*** Block opens ***

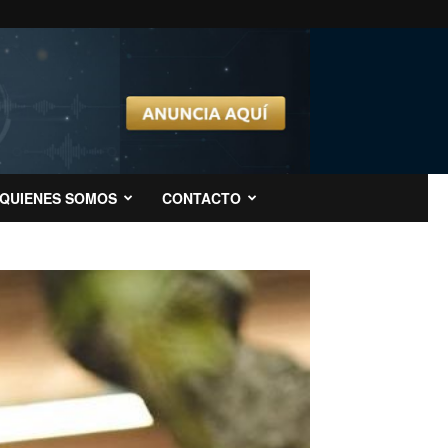
QUIENES SOMOS
CONTACTO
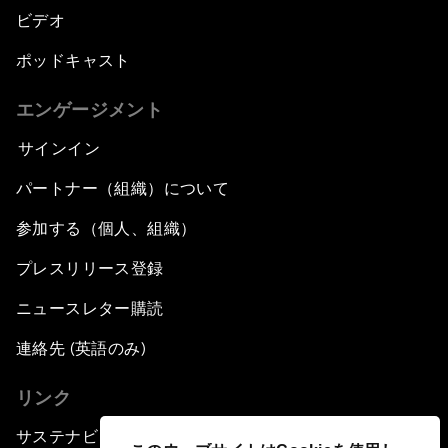
ビデオ
ポッドキャスト
エンゲージメント
サインイン
パートナー（組織）について
参加する（個人、組織）
プレスリリース登録
ニュースレター購読
連絡先 (英語のみ)
リンク
サステナビリティへの取り組み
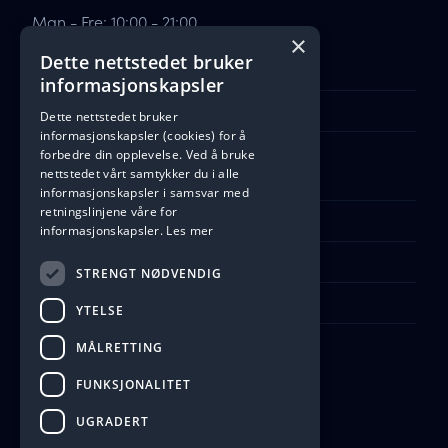
Man - Fre: 10:00 - 21:00
×
Lørdag: 10:00 - 21:00
Dette nettstedet bruker
Søndag: Stengt
informasjonskapsler
Åpne Google Maps
Dette nettstedet bruker
informasjonskapsler (cookies) for å
forbedre din opplevelse. Ved å bruke
Ta kontakt
nettstedet vårt samtykker du i alle
informasjonskapsler i samsvar med
retningslinjene våre for
Telefon: +47 535 00 532
informasjonskapsler.
Les mer
Kontaktskjema
STRENGT NØDVENDIG
kontakt@harddisk.no
YTELSE
MÅLRETTING
FUNKSJONALITET
UGRADERT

*** Block closes ***

* _Job_: Scan the material above for lines holding "informasjonskapsler" and copy each of them.

* _Reply_:
informasjonskapsler
informasjonskapsler (cookies) for å
informasjonskapsler i samsvar med
informasjonskapsler.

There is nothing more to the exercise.